The old house looking the same as it did 14 years ago. We used to jump on our pogo stick on the left side of the building, pretend the gate going to the backyard was a trapeze, and I remember accidentally running my bike into our downstairs neighbor's flowerpots one time.
A hike from across the street, looking across at the Weinheim castles and the neighborhood that houses my old elementary school.
Looking up from one castle to another. I could see both of these from my childhood bedroom window.
Evening at the Waidsee.
Cara and I sitting in the backyard of the house. This lawn is now so overgrown we could hardly see the house from our standing view down below.
Day 6, Thursday, July 30- Weinheim, Germany to Prague, Czech Republic, with a long detour at Schwetzingen Gardens
Originally we were going to leave Weinheim right after breakfast, but since we weren't expecting the car to be ready until 15:00 we had some extra time to fill. Thanks to a suggestion from my parents we drove 20 minutes to Schwetzingen Gardens, a huge balance grounds filled with ponds, hedges, and statues. The size of them makes them feel quite opulent, and we managed to spend three hours walking through the themed regions of garden space. The last half hour of it, we ended up getting a tour of the Mosque from a friendly German retiree who seemed interested in sharing his knowledge and was perfectly happy to accommodate my imperfect German.
Right at 15:00 I got a call from the car shop saying the window was ready. Cameron was amazed that we were able to get it done without delay and without excessive fees- hurray for German efficiency! The only thing left for the day was another six hour drive to our Airbnb in Prague. We were so tired by the time we arrive, around 20:45 that night, so we ate some instant ramen noodles and went straight to bed.
Some of the prettier flowers in the gardens, with the pink palace in the background.
There were also a few smaller older buildings around the gardens. This is a temple of botany, Roman water fort, and an old aqueduct.
Day 7, Friday, July 31- Prague, Czech Republic
Everyone who has ever been to Prague has exclaimed how it is their favorite city; so full of art and culture. After a day there, I agree it is pretty spectacular. Breakfast was a good indication that we would have an enjoyable day. Per recommendation from a travel blog, we went to La Bottega and had a feast! Coffee, smoothy, croissant, bread with jam and butter, waffle with whipped marscapone and candied nuts, chocolate pudding, and eggs Benedict. It was so good that we ended up going to a second location for breakfast the next day.

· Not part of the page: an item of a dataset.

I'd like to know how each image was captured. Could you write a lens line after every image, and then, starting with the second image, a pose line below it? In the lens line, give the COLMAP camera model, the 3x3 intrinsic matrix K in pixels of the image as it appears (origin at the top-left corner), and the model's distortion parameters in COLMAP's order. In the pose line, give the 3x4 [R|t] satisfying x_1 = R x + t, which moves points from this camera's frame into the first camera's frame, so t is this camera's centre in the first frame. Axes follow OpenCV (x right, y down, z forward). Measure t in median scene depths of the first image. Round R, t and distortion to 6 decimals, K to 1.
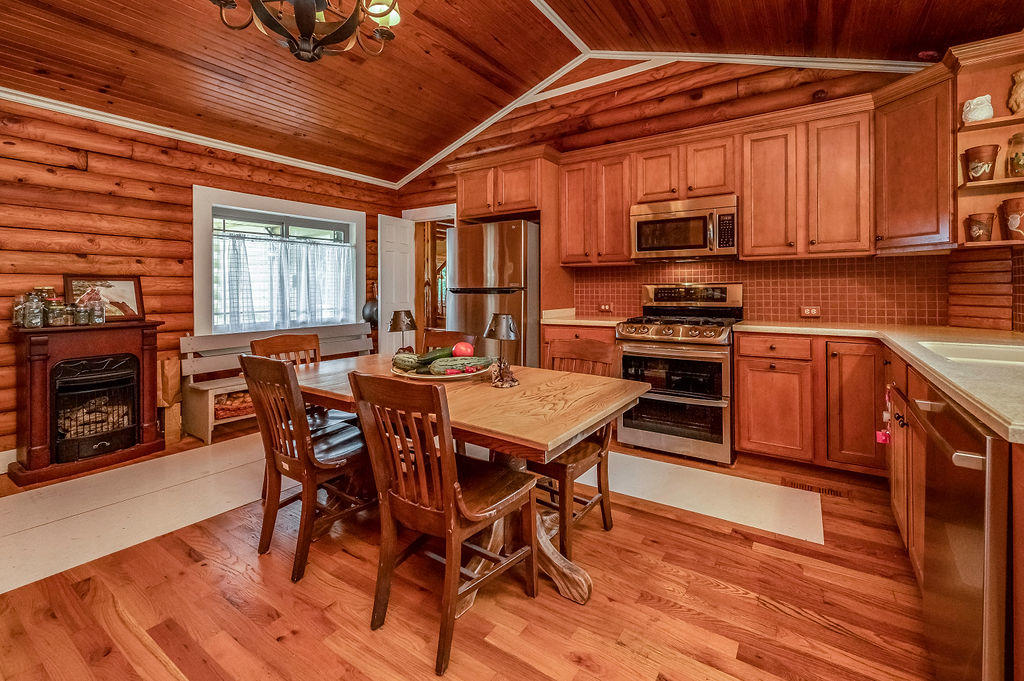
lens RADIAL K [[419.5, 0, 513.4], [0, 419.5, 281.9], [0, 0, 1]] dist [0.000449, -0.000527]
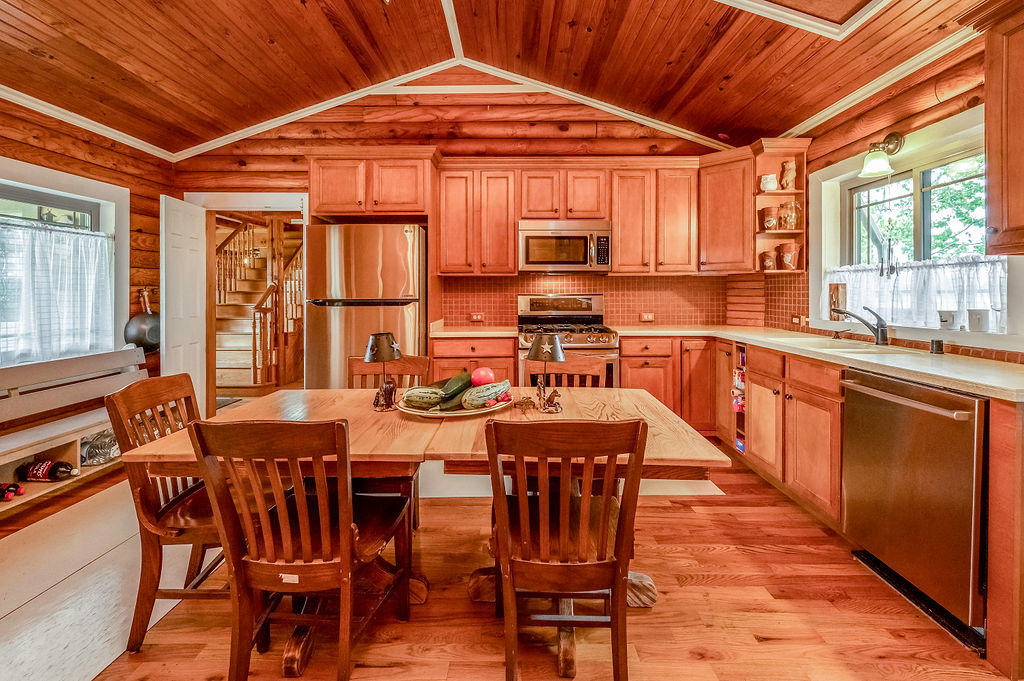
lens RADIAL K [[419.7, 0, 510.2], [0, 419.7, 288.3], [0, 0, 1]] dist [-0.000078, -0.000445]
pose [[0.849272, 0.007612, 0.527901, -0.280668], [-0.009471, 0.999955, 0.000818, -0.012112], [-0.527871, -0.005694, 0.849305, 0.118441]]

Then we set out on a three hour guided walking tour which took us through all of the major sites around the city: the Royal Road, the first cubism building in the world, the Powder Tower, Old Town Square, the astronomical clock, the Jewish quarter, Charles Bridge, and the John Lennon Wall. The only major must-see spot that wasn't in the tour was Prague Castle, which we walked around on our own that afternoon. To get out of the sun, we also went to the Central Gallery and walked through the Dali and Warhol exhibits.